Its title alludes to the 1960 children's picture book Are You My Mother? by P. D. Eastman.[1]
Synopsis[edit]
Are You My Mother? is composed of seven chapters, each introduced by a description of a dream that Bechdel had. The dream is then interpreted and explained in the context of various events in Bechdel's life, jumping backwards and forwards in time in doing so. The book covers events that occurred before she was born all the way up to the process of editing Are You My Mother? itself. The book is Bechdel's attempt to come to grips with her relationship with her mother, an unaffectionate amateur actor trapped in a marriage to a closeted homosexual. In exploring her mother's lack of warmth, Bechdel supplements her own recollections with insights from the psychoanalyst Donald Winnicott, particularly with reference to his notion of the true self and the false self and his theory on transitional objects. While various scenes depicting visits to psychologists later in life make it clear that Bechdel's childhood left a troubling mark on her adult life, the book ends on an uplifting note, concluding with the lines, 'There was a certain thing I did not get from my mother. There is a lack, a gap, a void. But in its place, she has given me something else. Something, I would argue, that is far more valuable. She has given me the way out.'[2] Mp3 to mp4 converter for mac.
Graphic Memoir Def
Much like Fun Home, Are You My Mother? folds various other works into the story to help illuminate the narrative. As well as the writings of Donald Winnicott, Bechdel pulls from the works of the feminist poet and essayist Adrienne Rich, Virginia Woolf's To the Lighthouse and A Room of One's Own, the works of Sigmund Freud, the 1967 television adaption of The Forsyte Saga, Mozart'sDon Giovanni, Molière'sThe Miser, and many other works.
Reception[edit]
In her book review for The New York Times, Katie Roiphe wrote that Are You My Mother? is 'as complicated, brainy, inventive and satisfying as the finest prose memoirs.'[3] Laura Miller's review for The Guardian called the book profound, but stated that the book's heavy focus on psychoanalysis weighs it down.[4]

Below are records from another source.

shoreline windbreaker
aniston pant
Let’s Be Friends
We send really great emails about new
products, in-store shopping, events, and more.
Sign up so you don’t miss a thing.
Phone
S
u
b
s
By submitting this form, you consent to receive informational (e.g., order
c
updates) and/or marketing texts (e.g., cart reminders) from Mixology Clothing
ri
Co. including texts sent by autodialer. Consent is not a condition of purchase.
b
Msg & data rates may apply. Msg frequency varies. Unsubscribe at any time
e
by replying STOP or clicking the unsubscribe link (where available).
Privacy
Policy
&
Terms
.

The book won the 2013 Judy Grahn Award for Lesbian Non-Fiction, and was a shortlisted finalist for the 2013 Lambda Literary Award for Lesbian Memoir or Biography.
See also[edit]
Graphic Novel Memoir
References[edit]
Graphic Memoir Definition
- ^Parille, Ken. 'Six Observations about Alison Bechdel's Graphic Archive 'Are You My Mother?''. The Comics Journal. Retrieved 11 June 2013.CS1 maint: discouraged parameter (link)
- ^Bechdel, Alison. Are You My Mother?. Boston: Houghton Mifflin Harcourt. ISBN978-0-618-98250-9.
- ^Roiphe, Katie (April 27, 2012). 'Drawn Together'. The New York Times.
- ^Miller, Laura (24 May 2012). 'Are You My Mother? by Alison Bechdel – review'. The Guardian.